Wednesday, December 27, 2006

A Christmas Story

I was going through my old writings and came across this Christmas story from 2001. With only minor editing, I decided to post it here in its entirety. So in the spirit of the season, I bring you this story...


A Christmas Story

2001 has been a difficult year for us all. We've all been ripped from complacency by horrible acts and devious deeds seeded across the world. Anger, fear and righteous justification have all been brewed within us. With such a backdrop, I would like to speak of Christmas, my own little tradition born in family and love.

I always had two markers of the Christmas season when I was a child: lighting the Advent candles and soaking the lonely tree in the bucket. Four weeks prior to the big day, my mother and father would haul out the styrofoam circular base and solidly plant four tall pink and purple candles. Each successive Sunday in December, one candle would be lit until the royalty purple candle would catch fire on the last Sunday before the big day. For me, that wait to light all four candles seemed to take an eternity.

Sometime during that stretch, we'd go out and snag our Christmas tree. We generally weren't a tree cutting family. We'd scour the local Winn Dixie grocery store, and look for that special tree. Every few years, my father would take us out on an expedition to some far away place to chop down our Christmas tree. These adventures usually produced a tree just like the trees we got at Winn Dixie. Invariably, my father would take our tree, whether the grocery store or natural version, and place its trunk in a bucket of water. Then my brothers, sisters, and I would begin heckling him to set the tree up. I honestly believed that if he weren't heckled properly, that tree would sit in that bucket of frozen water behind the house until after Christmas. Eventually, my siblings and I would persevere. We would break my father and force him to set up the tree. Strange though, we never broke him until about December 20th.

After the tree was up with bubbler lights bubbling and the purple candle had been lit, I knew that the long wait was almost over. All that was left was the timeless wait through Christmas Eve.

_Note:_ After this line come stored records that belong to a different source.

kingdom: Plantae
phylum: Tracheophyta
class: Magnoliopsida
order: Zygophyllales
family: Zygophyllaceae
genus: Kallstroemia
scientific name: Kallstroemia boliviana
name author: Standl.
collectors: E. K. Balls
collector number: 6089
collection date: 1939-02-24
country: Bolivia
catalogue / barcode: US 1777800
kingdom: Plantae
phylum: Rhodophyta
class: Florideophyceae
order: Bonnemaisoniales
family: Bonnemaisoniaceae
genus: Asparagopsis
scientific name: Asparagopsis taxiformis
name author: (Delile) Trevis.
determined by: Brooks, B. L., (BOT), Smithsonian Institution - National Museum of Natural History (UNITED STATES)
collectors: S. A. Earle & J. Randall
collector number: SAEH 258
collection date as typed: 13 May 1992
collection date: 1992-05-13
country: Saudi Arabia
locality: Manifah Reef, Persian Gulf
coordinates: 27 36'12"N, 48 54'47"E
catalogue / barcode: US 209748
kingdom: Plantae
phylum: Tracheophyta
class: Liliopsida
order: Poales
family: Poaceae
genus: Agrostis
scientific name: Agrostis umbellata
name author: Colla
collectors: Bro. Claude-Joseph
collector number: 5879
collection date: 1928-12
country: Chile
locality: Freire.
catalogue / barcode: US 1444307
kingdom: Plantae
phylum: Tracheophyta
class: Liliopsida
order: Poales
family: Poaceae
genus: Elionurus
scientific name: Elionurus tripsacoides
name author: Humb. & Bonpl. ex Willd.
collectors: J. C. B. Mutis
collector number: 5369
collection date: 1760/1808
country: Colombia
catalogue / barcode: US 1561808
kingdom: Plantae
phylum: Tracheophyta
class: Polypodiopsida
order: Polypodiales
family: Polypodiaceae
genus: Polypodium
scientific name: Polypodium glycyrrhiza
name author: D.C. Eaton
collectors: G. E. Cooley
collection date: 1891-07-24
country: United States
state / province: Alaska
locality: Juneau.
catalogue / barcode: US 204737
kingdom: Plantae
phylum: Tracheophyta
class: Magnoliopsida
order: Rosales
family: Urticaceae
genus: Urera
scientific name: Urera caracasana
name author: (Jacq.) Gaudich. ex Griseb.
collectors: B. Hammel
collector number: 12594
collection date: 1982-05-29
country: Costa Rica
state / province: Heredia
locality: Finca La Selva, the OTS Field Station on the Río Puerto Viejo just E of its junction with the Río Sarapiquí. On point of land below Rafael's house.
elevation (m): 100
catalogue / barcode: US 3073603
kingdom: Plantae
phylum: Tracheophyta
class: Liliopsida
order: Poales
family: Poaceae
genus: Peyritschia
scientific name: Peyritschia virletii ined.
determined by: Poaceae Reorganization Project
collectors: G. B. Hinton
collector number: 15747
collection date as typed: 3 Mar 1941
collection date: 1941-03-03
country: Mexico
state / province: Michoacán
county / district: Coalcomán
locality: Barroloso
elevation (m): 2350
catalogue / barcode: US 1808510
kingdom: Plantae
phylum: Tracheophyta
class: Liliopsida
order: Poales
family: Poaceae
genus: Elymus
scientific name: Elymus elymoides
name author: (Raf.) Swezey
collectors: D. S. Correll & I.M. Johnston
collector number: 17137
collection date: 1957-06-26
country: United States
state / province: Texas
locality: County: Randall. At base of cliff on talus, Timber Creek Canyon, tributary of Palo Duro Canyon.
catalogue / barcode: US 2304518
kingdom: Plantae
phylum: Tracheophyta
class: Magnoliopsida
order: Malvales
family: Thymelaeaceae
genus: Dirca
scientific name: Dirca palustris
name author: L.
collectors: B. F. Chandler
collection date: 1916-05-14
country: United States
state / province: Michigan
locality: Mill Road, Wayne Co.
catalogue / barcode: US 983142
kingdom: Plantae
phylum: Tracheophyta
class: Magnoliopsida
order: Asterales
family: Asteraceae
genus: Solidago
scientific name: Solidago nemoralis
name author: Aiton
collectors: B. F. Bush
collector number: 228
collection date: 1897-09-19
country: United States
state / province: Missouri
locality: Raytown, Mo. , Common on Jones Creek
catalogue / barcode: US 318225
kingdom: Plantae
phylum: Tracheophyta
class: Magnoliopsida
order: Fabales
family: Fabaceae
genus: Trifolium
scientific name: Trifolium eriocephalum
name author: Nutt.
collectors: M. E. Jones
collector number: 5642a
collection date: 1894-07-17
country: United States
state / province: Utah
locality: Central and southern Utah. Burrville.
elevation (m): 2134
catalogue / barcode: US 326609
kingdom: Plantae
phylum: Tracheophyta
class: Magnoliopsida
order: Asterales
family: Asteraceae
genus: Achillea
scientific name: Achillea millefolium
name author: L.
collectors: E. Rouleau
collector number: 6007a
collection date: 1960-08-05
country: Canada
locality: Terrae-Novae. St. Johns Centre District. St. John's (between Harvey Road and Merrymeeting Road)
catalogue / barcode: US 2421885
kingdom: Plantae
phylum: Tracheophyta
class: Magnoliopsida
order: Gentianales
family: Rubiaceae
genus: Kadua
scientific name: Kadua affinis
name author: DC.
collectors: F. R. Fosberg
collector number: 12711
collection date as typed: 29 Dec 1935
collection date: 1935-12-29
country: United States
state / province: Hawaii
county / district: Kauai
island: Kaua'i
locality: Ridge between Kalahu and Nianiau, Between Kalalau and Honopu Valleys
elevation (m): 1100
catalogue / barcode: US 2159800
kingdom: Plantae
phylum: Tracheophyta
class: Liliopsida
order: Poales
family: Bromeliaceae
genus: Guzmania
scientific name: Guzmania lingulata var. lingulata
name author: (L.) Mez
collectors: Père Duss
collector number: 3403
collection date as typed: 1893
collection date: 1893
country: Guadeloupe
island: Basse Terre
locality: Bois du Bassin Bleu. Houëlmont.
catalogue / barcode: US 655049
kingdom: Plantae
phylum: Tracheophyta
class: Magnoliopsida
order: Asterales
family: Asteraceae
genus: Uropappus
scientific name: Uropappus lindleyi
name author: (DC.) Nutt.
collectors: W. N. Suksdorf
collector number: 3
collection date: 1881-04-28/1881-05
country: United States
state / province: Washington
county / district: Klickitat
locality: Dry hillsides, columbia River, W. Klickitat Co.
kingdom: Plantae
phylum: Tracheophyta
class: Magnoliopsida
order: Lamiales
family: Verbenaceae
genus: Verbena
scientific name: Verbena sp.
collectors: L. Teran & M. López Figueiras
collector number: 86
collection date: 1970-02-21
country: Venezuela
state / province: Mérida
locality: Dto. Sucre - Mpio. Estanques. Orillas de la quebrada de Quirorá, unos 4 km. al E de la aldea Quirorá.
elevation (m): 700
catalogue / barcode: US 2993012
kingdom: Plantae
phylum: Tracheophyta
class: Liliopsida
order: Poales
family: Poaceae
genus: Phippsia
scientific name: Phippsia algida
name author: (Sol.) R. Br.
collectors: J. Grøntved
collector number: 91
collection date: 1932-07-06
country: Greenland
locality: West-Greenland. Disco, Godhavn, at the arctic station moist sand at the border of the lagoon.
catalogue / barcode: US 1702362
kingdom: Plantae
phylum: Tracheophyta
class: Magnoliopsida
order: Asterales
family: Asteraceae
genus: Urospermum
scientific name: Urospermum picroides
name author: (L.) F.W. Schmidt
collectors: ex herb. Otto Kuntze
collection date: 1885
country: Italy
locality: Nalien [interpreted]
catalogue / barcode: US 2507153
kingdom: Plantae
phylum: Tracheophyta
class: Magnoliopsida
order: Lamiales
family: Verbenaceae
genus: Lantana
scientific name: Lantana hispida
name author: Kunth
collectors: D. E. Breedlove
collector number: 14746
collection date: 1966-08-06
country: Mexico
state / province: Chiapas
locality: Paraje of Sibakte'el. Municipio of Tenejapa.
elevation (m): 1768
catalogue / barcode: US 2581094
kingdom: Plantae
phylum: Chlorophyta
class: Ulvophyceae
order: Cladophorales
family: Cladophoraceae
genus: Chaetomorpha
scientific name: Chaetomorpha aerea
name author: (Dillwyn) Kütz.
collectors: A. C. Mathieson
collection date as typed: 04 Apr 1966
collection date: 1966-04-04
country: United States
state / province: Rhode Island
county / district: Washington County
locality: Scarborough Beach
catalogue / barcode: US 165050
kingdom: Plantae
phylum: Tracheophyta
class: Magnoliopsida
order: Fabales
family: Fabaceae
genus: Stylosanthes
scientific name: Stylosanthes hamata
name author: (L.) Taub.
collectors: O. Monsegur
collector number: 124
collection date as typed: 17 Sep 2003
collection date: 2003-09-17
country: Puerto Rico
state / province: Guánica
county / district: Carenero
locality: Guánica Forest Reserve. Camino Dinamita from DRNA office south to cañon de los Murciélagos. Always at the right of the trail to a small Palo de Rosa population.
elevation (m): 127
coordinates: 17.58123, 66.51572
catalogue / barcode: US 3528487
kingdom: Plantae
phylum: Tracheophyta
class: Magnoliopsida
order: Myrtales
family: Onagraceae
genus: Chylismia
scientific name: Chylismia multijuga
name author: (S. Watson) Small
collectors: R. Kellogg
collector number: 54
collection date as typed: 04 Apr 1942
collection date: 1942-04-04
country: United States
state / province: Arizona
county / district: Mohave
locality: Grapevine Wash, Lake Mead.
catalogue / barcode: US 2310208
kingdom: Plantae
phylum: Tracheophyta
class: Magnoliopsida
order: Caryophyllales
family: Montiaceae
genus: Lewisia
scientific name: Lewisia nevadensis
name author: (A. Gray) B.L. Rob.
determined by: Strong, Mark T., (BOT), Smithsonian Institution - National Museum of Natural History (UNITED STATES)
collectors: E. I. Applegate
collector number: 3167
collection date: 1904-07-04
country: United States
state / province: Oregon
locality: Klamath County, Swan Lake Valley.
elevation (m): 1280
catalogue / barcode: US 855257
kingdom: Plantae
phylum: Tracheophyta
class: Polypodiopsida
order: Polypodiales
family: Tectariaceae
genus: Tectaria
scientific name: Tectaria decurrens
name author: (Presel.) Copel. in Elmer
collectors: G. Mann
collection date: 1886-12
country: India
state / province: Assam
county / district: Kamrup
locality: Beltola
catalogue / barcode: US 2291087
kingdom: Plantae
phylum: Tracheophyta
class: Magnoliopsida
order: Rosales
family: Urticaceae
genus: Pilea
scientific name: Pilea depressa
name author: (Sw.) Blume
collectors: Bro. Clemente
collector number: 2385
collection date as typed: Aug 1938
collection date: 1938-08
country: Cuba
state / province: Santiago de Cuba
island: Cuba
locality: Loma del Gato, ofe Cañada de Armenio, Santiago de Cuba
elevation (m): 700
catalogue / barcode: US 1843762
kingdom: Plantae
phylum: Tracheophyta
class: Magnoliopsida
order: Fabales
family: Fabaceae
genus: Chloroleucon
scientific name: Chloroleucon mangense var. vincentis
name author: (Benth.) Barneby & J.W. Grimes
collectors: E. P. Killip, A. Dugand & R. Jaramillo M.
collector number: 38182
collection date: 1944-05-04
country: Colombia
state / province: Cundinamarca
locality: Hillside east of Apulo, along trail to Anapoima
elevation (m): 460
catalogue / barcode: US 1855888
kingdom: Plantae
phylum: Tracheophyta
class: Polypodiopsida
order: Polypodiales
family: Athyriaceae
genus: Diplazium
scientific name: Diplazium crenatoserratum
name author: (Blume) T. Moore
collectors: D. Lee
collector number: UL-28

My sister, Becky, set the tone that day. She'd begin working on my parents, trying to get them to allow us to open at least one present. My brothers and I would all join in on the effort. Sometimes, although my mother would like to think otherwise, we wore her down and got her to allow us to open one present that evening. Those victorious times were fleeting and the satisfaction gained was often disappointing. I learned on those rare occasions that the most exciting presents were not always in the most curious packages.

Bedtime on Christmas Eve for me was wait time. I'd go to bed and lay there for hour after hour listening for any signs of Santa Claus. One year, I remember seeing a red light outside my window. I was absolutely convinced that I'd seen "The most wonderful reindeer of all."

Every Christmas morning, my sister, Becky, would begin stomping around in her room in the pre-dawn darkness. When my sister, Libby, was old enough, she'd join Becky. Soon, my brothers and I would take up the chorus of foot stomping. I'm sure that my parents got a chuckle out of our morning rustling. Between noisemaking, we'd hear the telltale signs of impending present feeding. A rustling here, a scurrying there.

Soon…not soon enough, my father or mother would call upstairs for us to come down. Moments later, the stairway would be bathed in 8mm camera floodlights, and we'd form a single file line arranged in order of seniority: Becky, Jody, Greg, Tommy, and Libby. Together, in unison, we'd march downstairs in the movies and proceed to be shocked and amazed.

While my father etched those moments on film, I need no film to recall them or the innocence surrounding that time. That's my Christmas story. I suppose that it's not altogether different than anyone else's.